I'm very proud of this answer. IMO, one of my best brain-flak golfs.

How does it work?

As many other users have pointed out, the answer is simply sqrt(n) * 2. However, calculating the square root in brain-flak is very very nontrivial. Since we know the input will always be a square, we can optimize. So we write a loop that subtracts

1, 3, 5, 7, 9...

from the input, and track how many times it runs. Once it hits 0, the answer is simply the last number we subtracted minus one.

Originally, I had pushed a counter on to the other stack. However, we can use the main stack itself as a counter, by increasing the stack height.
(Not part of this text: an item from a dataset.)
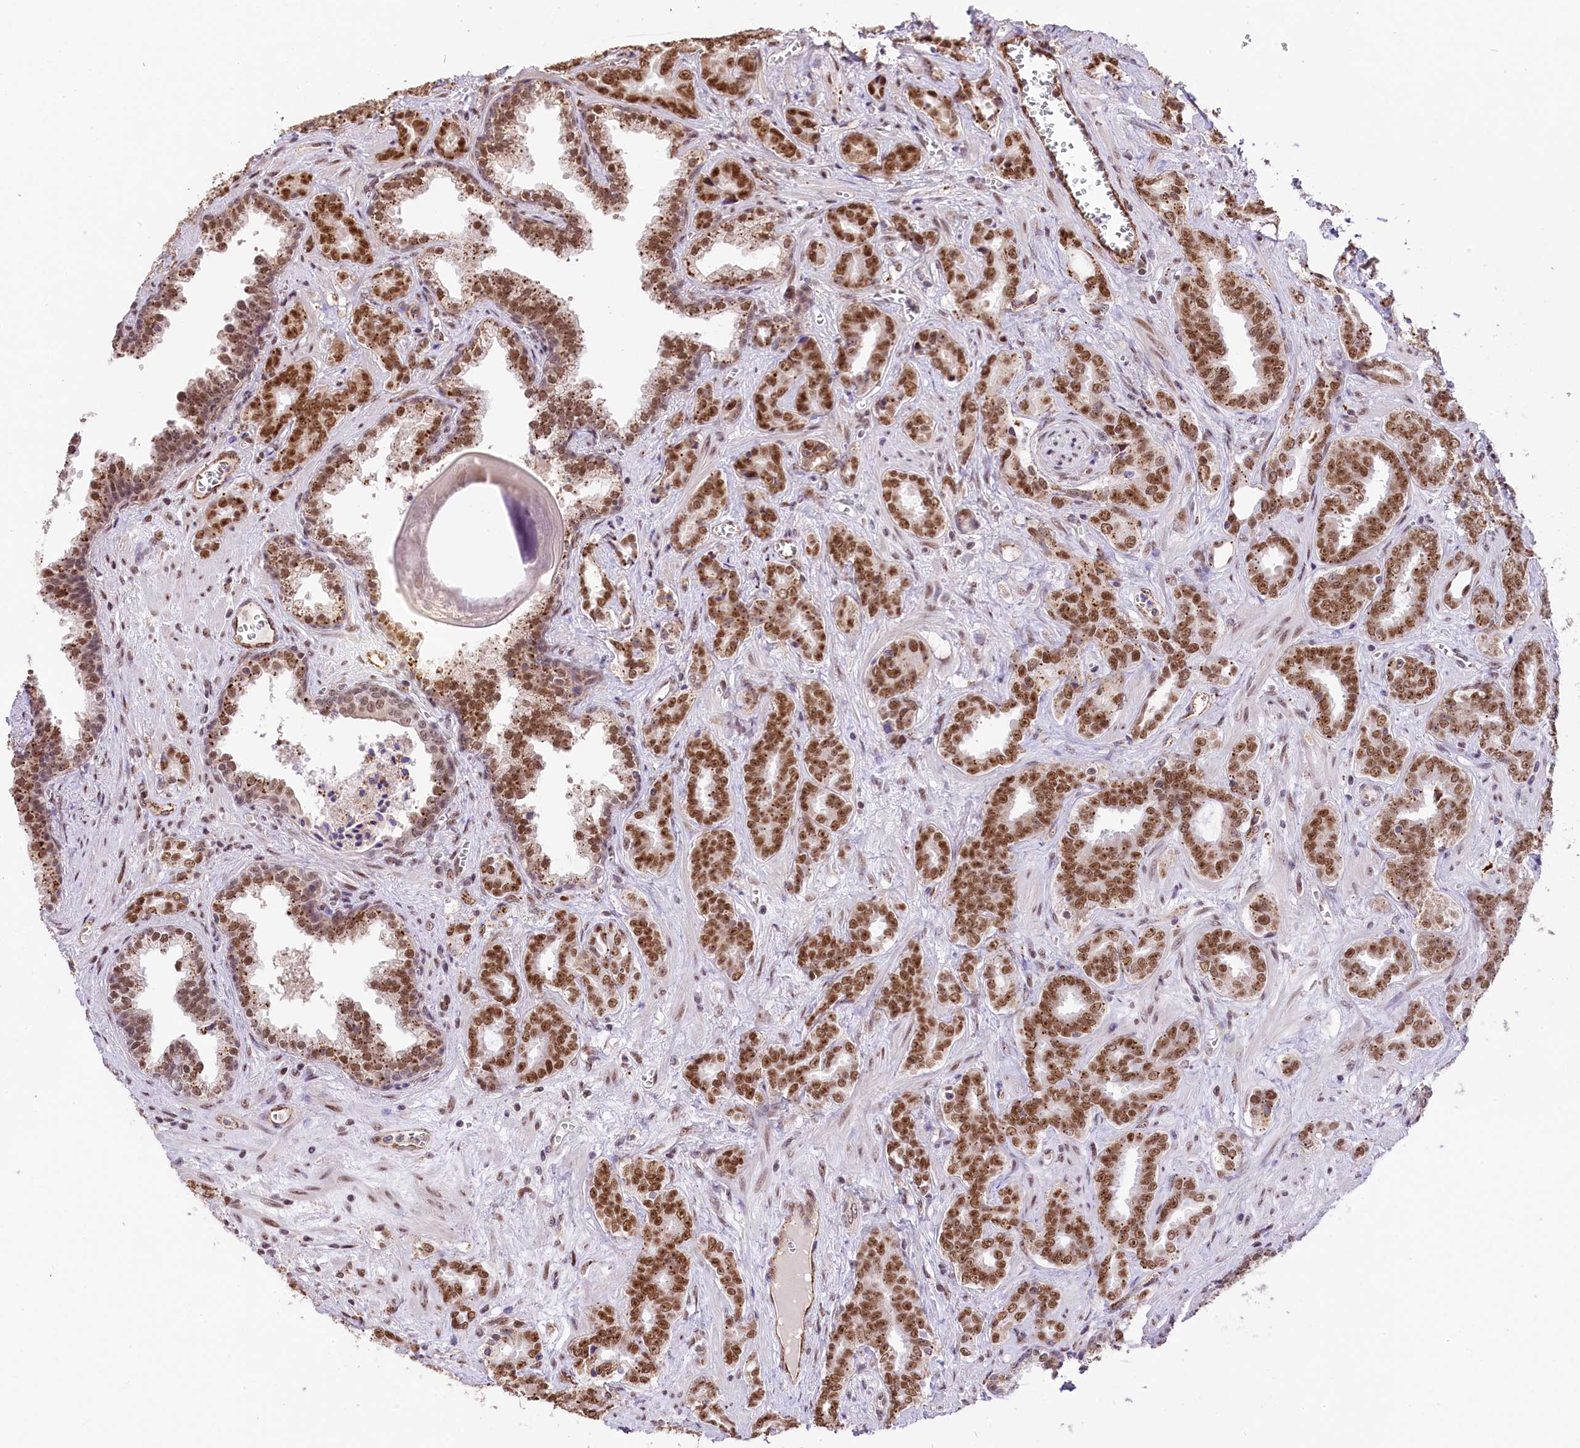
{"staining": {"intensity": "moderate", "quantity": ">75%", "location": "cytoplasmic/membranous,nuclear"}, "tissue": "prostate cancer", "cell_type": "Tumor cells", "image_type": "cancer", "snomed": [{"axis": "morphology", "description": "Adenocarcinoma, High grade"}, {"axis": "topography", "description": "Prostate"}], "caption": "This photomicrograph shows IHC staining of prostate adenocarcinoma (high-grade), with medium moderate cytoplasmic/membranous and nuclear expression in about >75% of tumor cells.", "gene": "MRPL54", "patient": {"sex": "male", "age": 67}}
#While TOS (top of stack, e.g. input) != 0:
{

    #Push:
    (

      #The negative of the height of the stack (since we're subtracting)
      [[]]

      #Plus the TOS pushed twice. This is like incrementing a counter by two
      (({}))
    )

#Endwhile
}

#Pop one value off the main stack (or in other words, decrement our stack-counter)
{}

#And push the height of the stack onto the alternate stack
([]<>)

In python-y pseudocode, this is basically the following algorithm:

l = [input]
while l[-1] != 0:   #While the back of the list is nonzero
    old_len = len(l)
    l.append(l[-1])
    l.append(l[-1] - old_len)

l.pop()

print(len(l))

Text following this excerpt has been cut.